A thread is a single flow of execution. A thread pool is a group of these threads; usually the threads in a thread pool are kept alive indefinitely (i.e. until program shutdown) so that as each new work-request comes in, it can be handed to the next available thread in the thread-pool for processing. (This is beneficial because it's more efficient to just wake up an existing thread and hand it some work than it is to always create a new thread every time a new work-request comes in, and then destroy the thread afterwards)
Can I have multiple thread pools (not threads) in my system.
Yes.
- I have been reading that general size of a threads in a thread pool is to be same as the number of processors or one more than the processor.
That's a good heuristic, but it's not a requirement; your thread pool can have as many or as few threads in it as you like. The reason people suggest that number is that if you have fewer threads in your thread pool than you have physical CPU cores, then under heavy load not all of your CPU cores will get used (e.g. if you have a 3-thread pool and 4 CPU cores, then under heavy load you'll have 3 CPU cores busy and 1 CPU core idle/wasted, and your program will take ~25% longer to finish the work than if it would have if it had 4 threads in the pool). On the other hand, if you have more threads than CPU cores, then under heavy load the "extra" threads merely end up time-sharing a CPU core together, slowing each other down and not providing any additional benefit in terms of work-completion-rate.
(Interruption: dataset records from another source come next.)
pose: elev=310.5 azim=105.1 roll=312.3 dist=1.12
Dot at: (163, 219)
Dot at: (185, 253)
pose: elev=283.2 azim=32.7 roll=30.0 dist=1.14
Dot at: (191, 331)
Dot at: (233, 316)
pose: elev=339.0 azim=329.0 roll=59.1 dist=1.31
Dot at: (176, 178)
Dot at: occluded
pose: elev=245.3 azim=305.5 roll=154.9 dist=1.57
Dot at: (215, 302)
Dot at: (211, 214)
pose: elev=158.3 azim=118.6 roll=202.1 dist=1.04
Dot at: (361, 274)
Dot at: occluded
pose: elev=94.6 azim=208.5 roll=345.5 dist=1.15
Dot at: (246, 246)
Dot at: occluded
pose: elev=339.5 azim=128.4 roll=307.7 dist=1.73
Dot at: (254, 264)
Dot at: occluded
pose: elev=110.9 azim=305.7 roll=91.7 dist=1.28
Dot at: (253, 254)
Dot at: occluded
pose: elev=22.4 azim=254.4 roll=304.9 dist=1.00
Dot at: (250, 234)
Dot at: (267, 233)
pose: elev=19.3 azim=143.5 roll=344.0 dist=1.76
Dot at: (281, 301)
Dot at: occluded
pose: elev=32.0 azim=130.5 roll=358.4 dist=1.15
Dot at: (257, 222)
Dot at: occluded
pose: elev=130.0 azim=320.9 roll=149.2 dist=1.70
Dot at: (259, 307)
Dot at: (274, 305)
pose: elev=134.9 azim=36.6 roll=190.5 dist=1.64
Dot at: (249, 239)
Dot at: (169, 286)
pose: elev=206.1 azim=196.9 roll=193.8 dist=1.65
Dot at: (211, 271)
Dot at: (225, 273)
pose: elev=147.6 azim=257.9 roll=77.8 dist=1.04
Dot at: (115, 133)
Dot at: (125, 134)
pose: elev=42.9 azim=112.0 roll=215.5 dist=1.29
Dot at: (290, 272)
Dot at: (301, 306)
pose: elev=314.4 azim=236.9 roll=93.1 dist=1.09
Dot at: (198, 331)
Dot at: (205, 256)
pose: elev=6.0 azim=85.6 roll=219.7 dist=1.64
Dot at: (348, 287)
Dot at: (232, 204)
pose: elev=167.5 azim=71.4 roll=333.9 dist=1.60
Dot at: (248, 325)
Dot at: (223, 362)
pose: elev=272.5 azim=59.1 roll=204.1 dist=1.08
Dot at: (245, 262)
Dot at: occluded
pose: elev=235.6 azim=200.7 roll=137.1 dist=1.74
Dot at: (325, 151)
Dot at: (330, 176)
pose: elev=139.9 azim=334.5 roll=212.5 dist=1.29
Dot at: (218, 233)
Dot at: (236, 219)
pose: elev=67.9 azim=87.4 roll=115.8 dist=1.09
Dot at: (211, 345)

However under task manager my system shows more than 1000 threads active anytime..??
The thing to notice about those 1000 threads is that probably 99% of them are actually asleep at any given moment. Most threads aren't doing work all the time; rather they spend most of their lives waiting for some particular event to occur, quickly handling it, and then going back to sleep until the next event comes along for them to handle. That's the reason why you can have 1000 threads present on just a handful of CPU cores without everything bogging down.